Dataset listing:
>>>>
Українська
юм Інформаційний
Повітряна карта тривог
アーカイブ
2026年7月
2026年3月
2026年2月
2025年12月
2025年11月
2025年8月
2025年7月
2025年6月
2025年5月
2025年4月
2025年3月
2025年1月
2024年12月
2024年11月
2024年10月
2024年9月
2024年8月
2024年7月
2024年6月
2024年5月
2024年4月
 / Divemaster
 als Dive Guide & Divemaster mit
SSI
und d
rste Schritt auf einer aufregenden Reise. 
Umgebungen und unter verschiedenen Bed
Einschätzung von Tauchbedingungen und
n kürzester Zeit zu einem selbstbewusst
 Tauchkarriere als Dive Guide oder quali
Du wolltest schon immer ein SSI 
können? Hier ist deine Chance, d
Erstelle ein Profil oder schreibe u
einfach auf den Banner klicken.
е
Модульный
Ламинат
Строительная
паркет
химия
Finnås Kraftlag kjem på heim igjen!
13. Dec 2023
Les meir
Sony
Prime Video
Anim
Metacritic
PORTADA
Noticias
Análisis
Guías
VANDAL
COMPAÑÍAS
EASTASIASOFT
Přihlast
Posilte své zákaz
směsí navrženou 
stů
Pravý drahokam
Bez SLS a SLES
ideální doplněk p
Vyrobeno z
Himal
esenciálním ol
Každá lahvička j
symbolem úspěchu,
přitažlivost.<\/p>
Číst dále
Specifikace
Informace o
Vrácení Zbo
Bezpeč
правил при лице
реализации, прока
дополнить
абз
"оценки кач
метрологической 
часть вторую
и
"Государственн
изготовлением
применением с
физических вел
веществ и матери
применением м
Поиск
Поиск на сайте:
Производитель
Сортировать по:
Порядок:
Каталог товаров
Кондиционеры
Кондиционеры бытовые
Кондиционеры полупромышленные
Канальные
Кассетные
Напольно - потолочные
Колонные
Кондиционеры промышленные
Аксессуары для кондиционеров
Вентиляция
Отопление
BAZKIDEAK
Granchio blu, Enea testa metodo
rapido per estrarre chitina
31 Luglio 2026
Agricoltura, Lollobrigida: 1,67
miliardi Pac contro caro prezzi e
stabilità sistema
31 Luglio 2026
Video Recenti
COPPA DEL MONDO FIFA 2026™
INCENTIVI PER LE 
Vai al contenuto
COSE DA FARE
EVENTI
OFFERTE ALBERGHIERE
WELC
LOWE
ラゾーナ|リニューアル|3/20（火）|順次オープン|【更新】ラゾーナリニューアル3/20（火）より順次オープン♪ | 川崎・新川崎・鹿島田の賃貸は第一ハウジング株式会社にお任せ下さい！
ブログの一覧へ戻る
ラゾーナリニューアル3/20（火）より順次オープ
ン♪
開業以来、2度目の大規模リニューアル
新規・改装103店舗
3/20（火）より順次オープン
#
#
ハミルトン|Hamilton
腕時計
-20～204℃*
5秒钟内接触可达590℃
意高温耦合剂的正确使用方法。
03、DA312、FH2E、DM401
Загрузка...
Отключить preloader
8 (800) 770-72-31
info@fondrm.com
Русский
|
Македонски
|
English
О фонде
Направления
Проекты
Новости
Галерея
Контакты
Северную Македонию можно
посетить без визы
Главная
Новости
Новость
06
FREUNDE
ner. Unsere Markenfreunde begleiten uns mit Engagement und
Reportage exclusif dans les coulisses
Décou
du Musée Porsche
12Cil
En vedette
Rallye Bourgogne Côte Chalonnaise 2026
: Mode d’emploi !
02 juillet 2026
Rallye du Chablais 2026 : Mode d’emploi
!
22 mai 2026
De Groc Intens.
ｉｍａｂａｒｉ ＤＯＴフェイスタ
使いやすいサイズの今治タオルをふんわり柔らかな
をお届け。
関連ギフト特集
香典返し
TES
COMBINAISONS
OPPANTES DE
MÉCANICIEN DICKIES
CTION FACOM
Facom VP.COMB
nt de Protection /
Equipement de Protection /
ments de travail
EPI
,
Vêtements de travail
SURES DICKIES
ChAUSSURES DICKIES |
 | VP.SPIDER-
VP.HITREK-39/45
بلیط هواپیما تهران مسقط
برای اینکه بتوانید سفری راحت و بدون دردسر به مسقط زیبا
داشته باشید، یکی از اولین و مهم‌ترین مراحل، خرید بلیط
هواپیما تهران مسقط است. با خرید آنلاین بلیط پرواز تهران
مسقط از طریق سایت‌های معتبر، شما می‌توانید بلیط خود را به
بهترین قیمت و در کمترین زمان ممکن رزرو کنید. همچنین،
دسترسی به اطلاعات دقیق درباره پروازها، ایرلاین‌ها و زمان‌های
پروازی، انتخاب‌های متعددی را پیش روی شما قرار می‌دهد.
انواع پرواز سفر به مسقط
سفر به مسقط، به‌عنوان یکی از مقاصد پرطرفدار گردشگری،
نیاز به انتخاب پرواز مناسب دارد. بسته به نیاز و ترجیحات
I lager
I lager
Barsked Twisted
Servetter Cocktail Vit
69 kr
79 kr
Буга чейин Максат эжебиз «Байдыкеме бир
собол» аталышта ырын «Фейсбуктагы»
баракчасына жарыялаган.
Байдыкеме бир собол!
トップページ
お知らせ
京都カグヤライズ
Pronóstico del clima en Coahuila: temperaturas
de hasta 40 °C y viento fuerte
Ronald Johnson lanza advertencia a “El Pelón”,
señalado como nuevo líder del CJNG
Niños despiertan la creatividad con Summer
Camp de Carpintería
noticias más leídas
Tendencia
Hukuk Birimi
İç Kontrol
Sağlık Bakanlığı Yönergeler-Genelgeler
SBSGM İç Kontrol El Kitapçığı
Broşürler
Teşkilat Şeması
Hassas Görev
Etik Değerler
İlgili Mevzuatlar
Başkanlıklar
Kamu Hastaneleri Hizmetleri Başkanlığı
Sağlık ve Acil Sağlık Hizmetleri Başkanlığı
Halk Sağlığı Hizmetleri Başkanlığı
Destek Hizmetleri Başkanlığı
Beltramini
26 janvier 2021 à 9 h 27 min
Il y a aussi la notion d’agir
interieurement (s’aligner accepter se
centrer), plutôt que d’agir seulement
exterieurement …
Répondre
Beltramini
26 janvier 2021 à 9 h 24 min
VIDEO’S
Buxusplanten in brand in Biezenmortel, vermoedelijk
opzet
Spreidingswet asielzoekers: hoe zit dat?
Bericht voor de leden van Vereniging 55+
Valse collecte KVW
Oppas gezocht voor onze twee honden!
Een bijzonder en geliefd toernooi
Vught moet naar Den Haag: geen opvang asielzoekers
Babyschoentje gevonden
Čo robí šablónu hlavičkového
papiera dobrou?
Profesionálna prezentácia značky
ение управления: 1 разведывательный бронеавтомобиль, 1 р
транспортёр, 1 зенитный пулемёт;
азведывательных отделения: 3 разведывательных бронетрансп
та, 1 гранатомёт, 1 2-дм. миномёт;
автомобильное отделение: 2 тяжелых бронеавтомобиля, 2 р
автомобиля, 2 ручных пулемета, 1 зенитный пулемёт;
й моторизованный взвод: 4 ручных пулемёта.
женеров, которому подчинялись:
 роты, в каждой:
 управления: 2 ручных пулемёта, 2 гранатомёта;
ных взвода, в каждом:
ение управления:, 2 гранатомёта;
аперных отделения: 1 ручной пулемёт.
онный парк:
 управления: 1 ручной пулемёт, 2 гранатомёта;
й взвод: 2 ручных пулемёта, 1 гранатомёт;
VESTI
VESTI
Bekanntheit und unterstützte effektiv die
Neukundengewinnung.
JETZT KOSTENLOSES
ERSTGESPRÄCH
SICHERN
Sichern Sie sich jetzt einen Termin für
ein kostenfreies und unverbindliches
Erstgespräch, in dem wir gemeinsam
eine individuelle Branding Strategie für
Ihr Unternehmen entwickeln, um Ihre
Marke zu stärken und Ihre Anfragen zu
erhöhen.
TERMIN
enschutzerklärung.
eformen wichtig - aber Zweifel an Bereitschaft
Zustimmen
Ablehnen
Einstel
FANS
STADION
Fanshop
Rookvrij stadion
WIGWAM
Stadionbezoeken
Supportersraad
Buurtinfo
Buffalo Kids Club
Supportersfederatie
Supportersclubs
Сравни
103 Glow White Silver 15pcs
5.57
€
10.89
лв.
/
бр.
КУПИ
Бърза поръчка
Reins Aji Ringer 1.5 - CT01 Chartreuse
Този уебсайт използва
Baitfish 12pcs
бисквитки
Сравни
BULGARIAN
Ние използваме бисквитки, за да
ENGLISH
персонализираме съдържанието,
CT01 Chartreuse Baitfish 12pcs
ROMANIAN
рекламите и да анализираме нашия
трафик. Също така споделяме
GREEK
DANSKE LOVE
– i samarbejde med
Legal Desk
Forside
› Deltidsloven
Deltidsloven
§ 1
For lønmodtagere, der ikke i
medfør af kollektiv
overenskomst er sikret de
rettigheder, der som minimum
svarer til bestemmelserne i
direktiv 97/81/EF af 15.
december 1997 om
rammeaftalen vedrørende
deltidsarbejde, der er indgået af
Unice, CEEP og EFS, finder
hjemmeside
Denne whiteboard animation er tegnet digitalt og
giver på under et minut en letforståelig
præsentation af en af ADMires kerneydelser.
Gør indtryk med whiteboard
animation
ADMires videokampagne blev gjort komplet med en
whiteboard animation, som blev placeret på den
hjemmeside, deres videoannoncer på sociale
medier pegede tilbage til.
<<<<
● What is expected
Copy out the lines of the listing without changes, from its first line through the line that contains "n kürzester Zeit zu einem selbstbewusst", with both ends included.

● Expected output
Українська
юм Інформаційний
Повітряна карта тривог
アーカイブ
2026年7月
2026年3月
2026年2月
2025年12月
2025年11月
2025年8月
2025年7月
2025年6月
2025年5月
2025年4月
2025年3月
2025年1月
2024年12月
2024年11月
2024年10月
2024年9月
2024年8月
2024年7月
2024年6月
2024年5月
2024年4月
 / Divemaster
 als Dive Guide & Divemaster mit
SSI
und d
rste Schritt auf einer aufregenden Reise. 
Umgebungen und unter verschiedenen Bed
Einschätzung von Tauchbedingungen und
n kürzester Zeit zu einem selbstbewusst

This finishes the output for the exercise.